Directions =>
The passage on hepatitis B below says HBeAg "can act as" or is "acting as" certain things. List every one of them.

Excerpt provided =>
Hepatitis B virus (HBV) is one of the seven known human oncogenic viruses and has adapted to coexist with a single host for prolonged periods, requiring continuous manipulation of immunity and cell ...fate decisions. The persistence of HBV infection is associated with the pathogenesis of hepatocellular carcinoma, and various HBV proteins have been implicated in promoting this persistence. The precursor of hepatitis e antigen (HBeAg), is translated from the precore/core region and is post-translationally modified to yield HBeAg, which is secreted in the serum. HBeAg is a non-particulate protein of HBV and can act as both a tolerogen and an immunogen. HBeAg can protect hepatocytes from apoptosis by interfering with host signalling pathways and acting as a decoy to the immune response. By evading the immune response and interfering with apoptosis, HBeAg has the potential to contribute to the hepatocarcinogenic potential of HBV. In particular, this review summarises the various signalling pathways through which HBeAg and its precursors can promote hepatocarcinogenesis via the various hallmarks of cancer.

Data listing =>
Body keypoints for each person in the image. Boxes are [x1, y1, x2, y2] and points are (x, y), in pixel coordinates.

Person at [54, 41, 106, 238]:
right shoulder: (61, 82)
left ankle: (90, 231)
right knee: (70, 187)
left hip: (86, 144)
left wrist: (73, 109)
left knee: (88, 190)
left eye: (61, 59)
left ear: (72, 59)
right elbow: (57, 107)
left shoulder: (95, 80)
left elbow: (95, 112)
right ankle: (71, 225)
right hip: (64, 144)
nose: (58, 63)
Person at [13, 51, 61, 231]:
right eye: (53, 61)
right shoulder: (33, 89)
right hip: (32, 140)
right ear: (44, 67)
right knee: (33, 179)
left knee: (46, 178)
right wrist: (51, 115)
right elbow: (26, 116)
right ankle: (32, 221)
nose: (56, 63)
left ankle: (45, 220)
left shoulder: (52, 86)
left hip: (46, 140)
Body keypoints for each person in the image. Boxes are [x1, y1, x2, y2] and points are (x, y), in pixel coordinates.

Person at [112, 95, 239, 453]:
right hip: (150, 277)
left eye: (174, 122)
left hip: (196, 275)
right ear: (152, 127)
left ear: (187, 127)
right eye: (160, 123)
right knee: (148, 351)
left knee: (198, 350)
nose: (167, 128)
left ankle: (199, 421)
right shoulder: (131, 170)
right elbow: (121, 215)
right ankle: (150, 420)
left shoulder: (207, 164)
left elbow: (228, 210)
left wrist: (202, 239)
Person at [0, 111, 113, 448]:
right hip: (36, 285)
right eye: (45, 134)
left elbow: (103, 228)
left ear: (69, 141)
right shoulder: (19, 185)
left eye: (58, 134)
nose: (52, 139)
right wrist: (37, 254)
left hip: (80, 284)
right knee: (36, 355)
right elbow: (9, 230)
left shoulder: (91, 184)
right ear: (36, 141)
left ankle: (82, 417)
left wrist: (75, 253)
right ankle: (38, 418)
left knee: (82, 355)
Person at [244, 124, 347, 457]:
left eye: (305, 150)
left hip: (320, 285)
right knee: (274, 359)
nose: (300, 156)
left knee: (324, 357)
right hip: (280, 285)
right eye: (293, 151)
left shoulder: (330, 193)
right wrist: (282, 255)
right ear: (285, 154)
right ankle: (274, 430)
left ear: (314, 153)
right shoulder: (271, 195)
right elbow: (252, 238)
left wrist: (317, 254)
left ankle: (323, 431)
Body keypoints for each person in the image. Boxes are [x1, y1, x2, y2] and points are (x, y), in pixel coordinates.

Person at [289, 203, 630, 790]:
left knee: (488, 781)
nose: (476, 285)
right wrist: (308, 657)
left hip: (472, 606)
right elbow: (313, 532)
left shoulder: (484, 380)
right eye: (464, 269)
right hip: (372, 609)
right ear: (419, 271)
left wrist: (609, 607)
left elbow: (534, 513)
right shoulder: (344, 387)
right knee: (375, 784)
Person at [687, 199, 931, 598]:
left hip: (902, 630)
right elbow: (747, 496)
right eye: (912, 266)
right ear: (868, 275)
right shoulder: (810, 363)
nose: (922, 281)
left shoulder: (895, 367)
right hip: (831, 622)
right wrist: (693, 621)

Response area =>
a tolerogen
an immunogen
a decoy to the immune response